Herewith some quotes:

We are in an age of global oversupply: an oversupply of global labor (hence high underemployment); an oversupply of global productive capacity (hence ultra-low inflation); and an oversupply of global capital (hence low interest rates).

We are not, however, in an age of global energy surplus. Far from it. One might argue that the malaise in the West began with the OPEC/Arab oil embargo of 1973. Prior to that, America squandered petrol like a drunken sailor, as My Pappy used to say. Suburban sprawl. Reliance on gasoline. Removal, much less creation, of public transport.

We are no longer faced with a world in which supply-side economic remedies -- easy money, reduced taxation, fiscal belt-tightening and deregulation -- can spur new capacity and the creation of well-paying private sector jobs.

It's worth noting that the financialization of Western economies, with physical production being banished, has much to do with the failure of supply-side mantras. If it were the case that the USofA (or the EU) was a closed economy, there is a grain of truth to had in supply-side. But it isn't, nor was it when Laffer made it famous. Keep in mind that Laffer didn't invent anything, merely popularized it. Much as LA gurus popularized and debased Eastern mystic religions.

Beginning in the late 1990s, a wave of capital, much of it the result of trade surpluses and big piles of savings in Asia, flooded the world's capital markets.

True, but the impact of 9/11, and the scurrying of said capital to financial, rather than physical, investment played the largest part. Real estate investment, heretofore, had been a backwater; save for insurance companies and commercial real estate (that's another episode). But with Greenspan cratering Treasuries, in a paroxysm of supply-side zeal, that Giant Pool of Money sought the nearest neighbor (a quant reference!). Houses. Bah.
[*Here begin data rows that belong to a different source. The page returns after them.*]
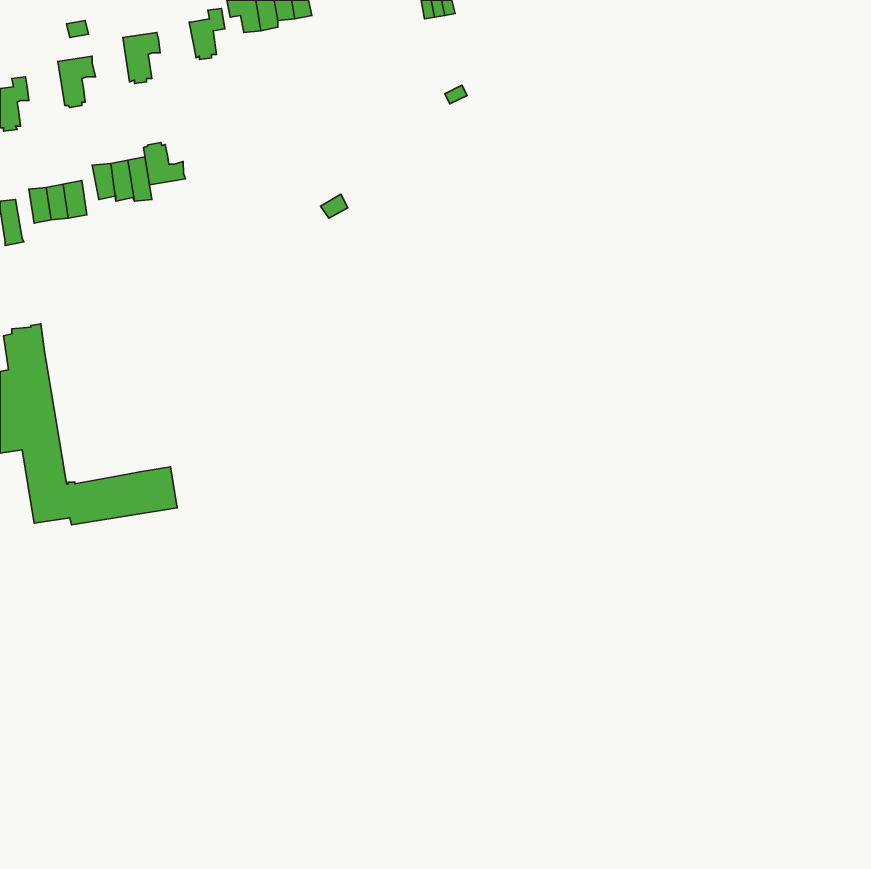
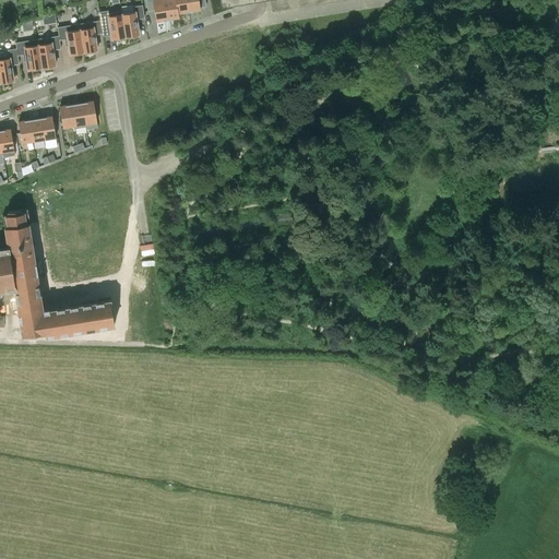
building: none -> [99,12,126,41]
building: none -> [57,25,83,57]
building: none -> [15,40,41,72]
building: [143,143,186,185] -> none

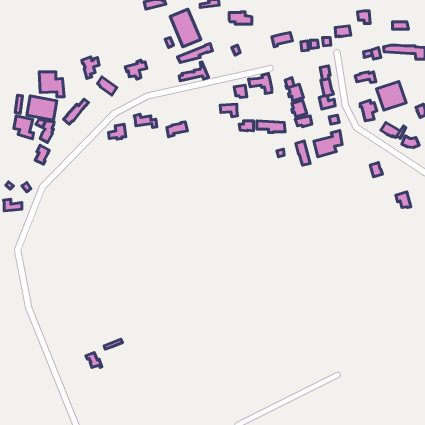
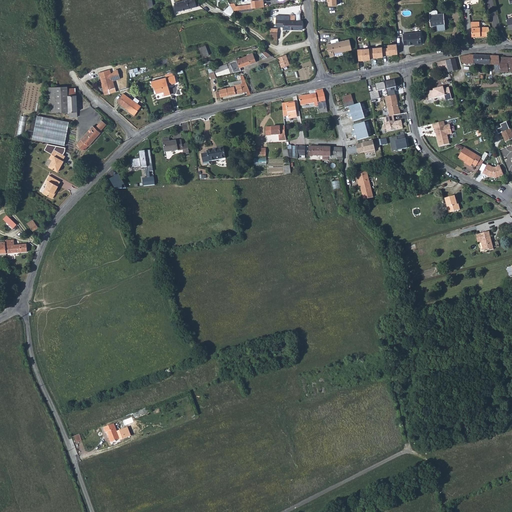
building: [170,9,201,47] -> none
building: [377,81,406,110] -> none
building: [14,116,34,139] -> none
building: [314,130,342,157] -> none

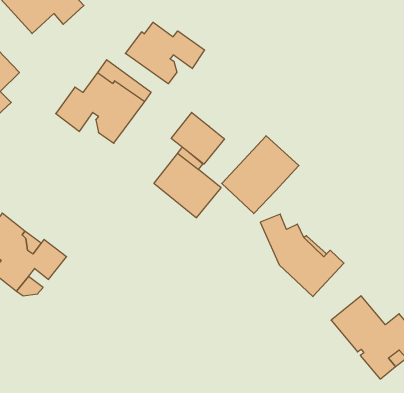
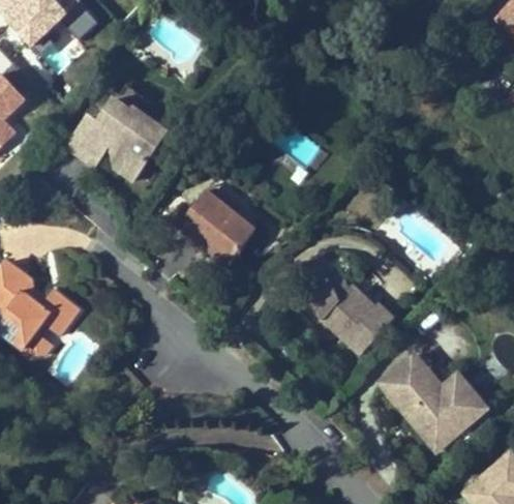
building: [125,22,205,84] -> none
building: [171,112,224,164] -> none
building: [222,136,299,214] -> none

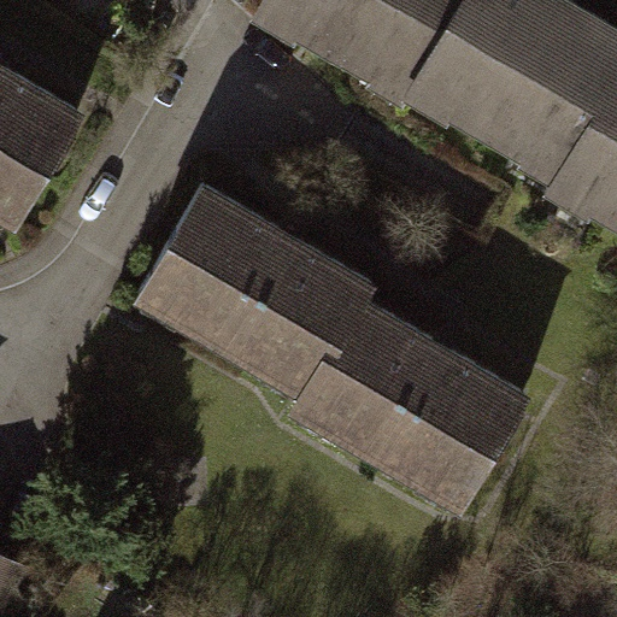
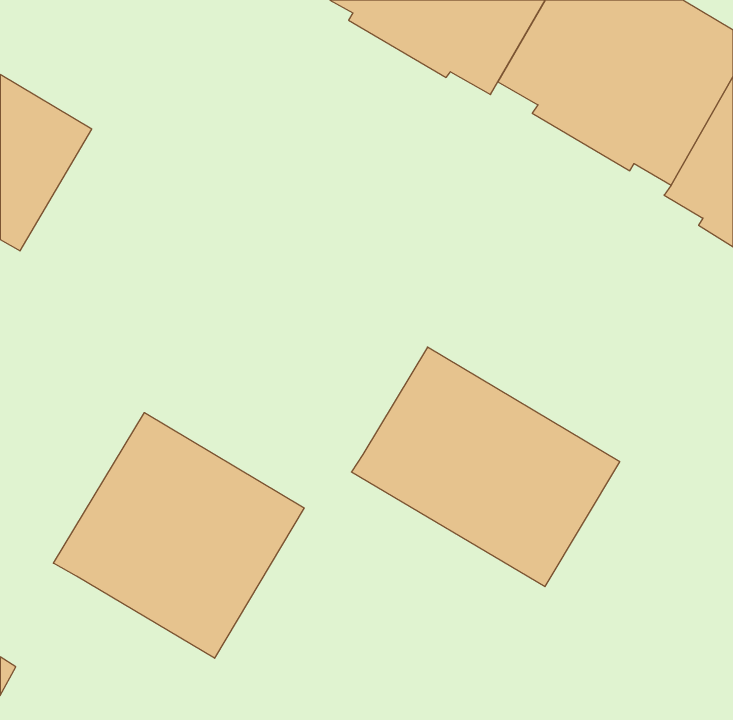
building: [137,189,366,393] -> none
building: none -> [53,413,304,658]

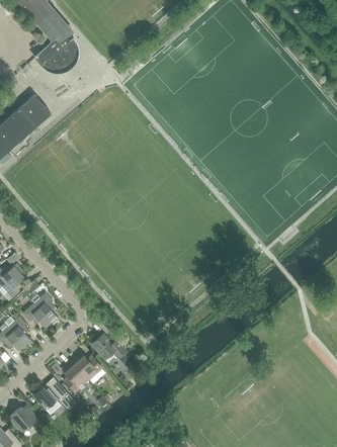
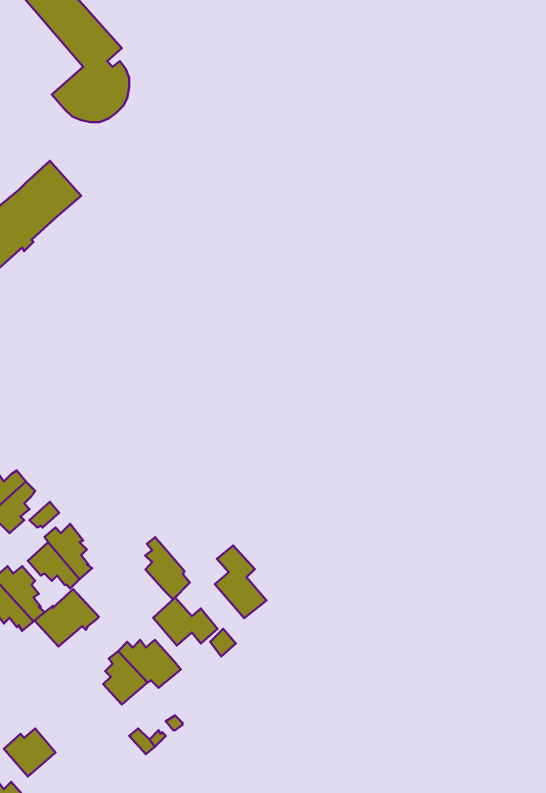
building: none -> [145,537,190,599]
building: none -> [215,545,266,618]
building: [31,378,67,410] -> [34,589,99,646]

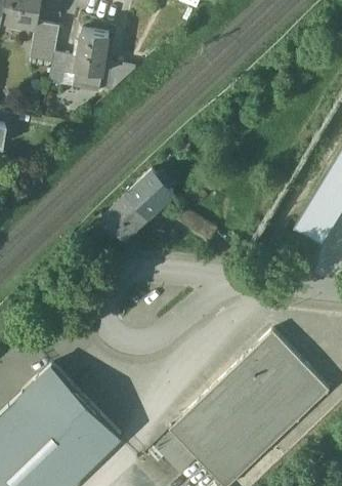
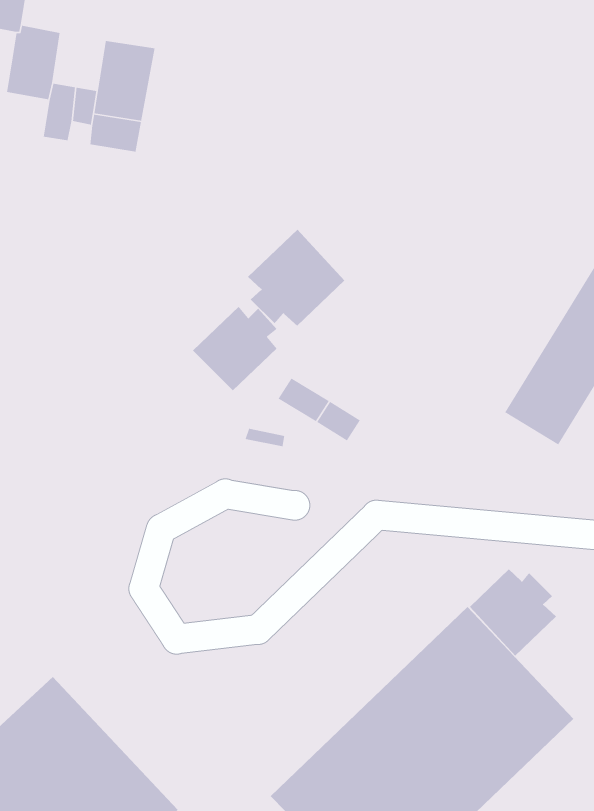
building: none -> [247,229,345,327]
building: [103,195,149,239] -> none
building: none -> [469,569,557,657]

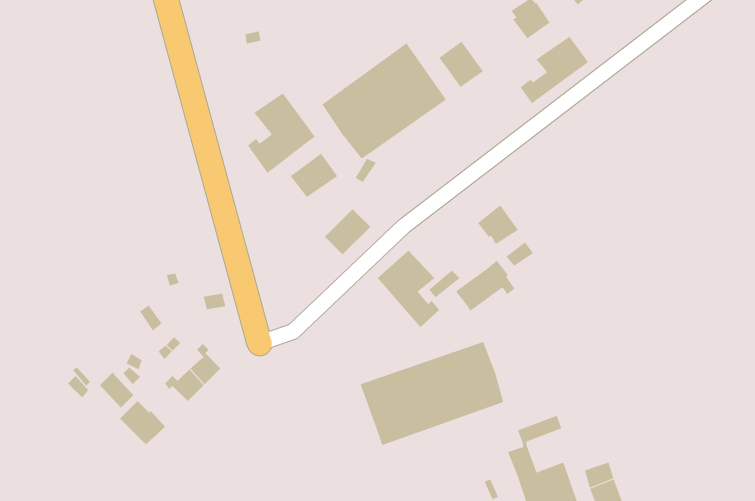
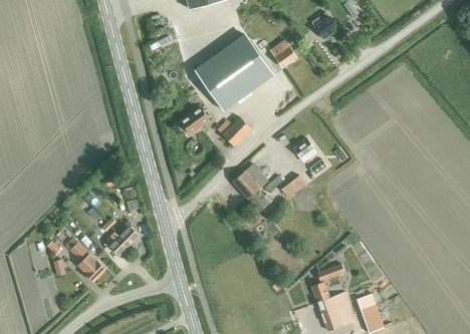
building: [520,36,589,104] -> none
building: [247,93,315,174] -> none
building: [324,208,371,255] -> [222,116,250,144]
building: [360,341,504,446] -> none

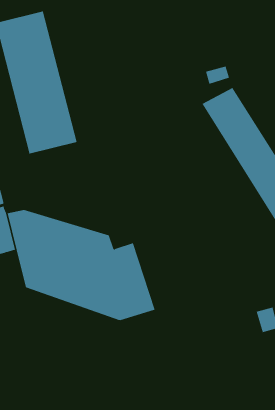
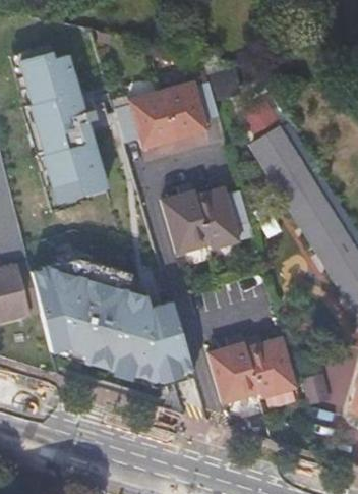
building: none -> [115,81,218,150]
building: none -> [161,184,249,256]
building: none -> [208,335,297,405]

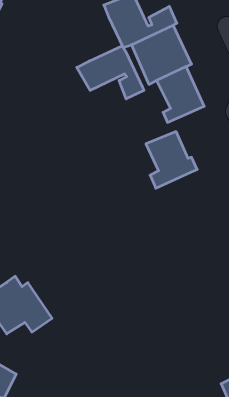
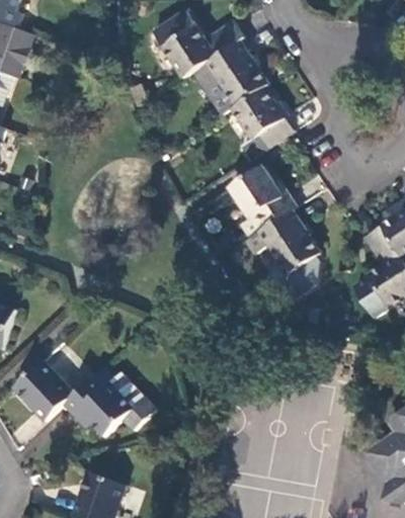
building: [77,46,144,99] -> none
building: none -> [248,208,323,298]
Cheaper credit through monetary easing, for example, doesn't yield much in an era when cheap capital already exists in abundance.

Amen. As noted here, even recently, real return on real physical investment, particularly in the au courant sectors of high tech, has been falling due to the rapid technological obsolescence in the sector. A fab just doesn't have the productive lifespan of a blast furnance had in 1950.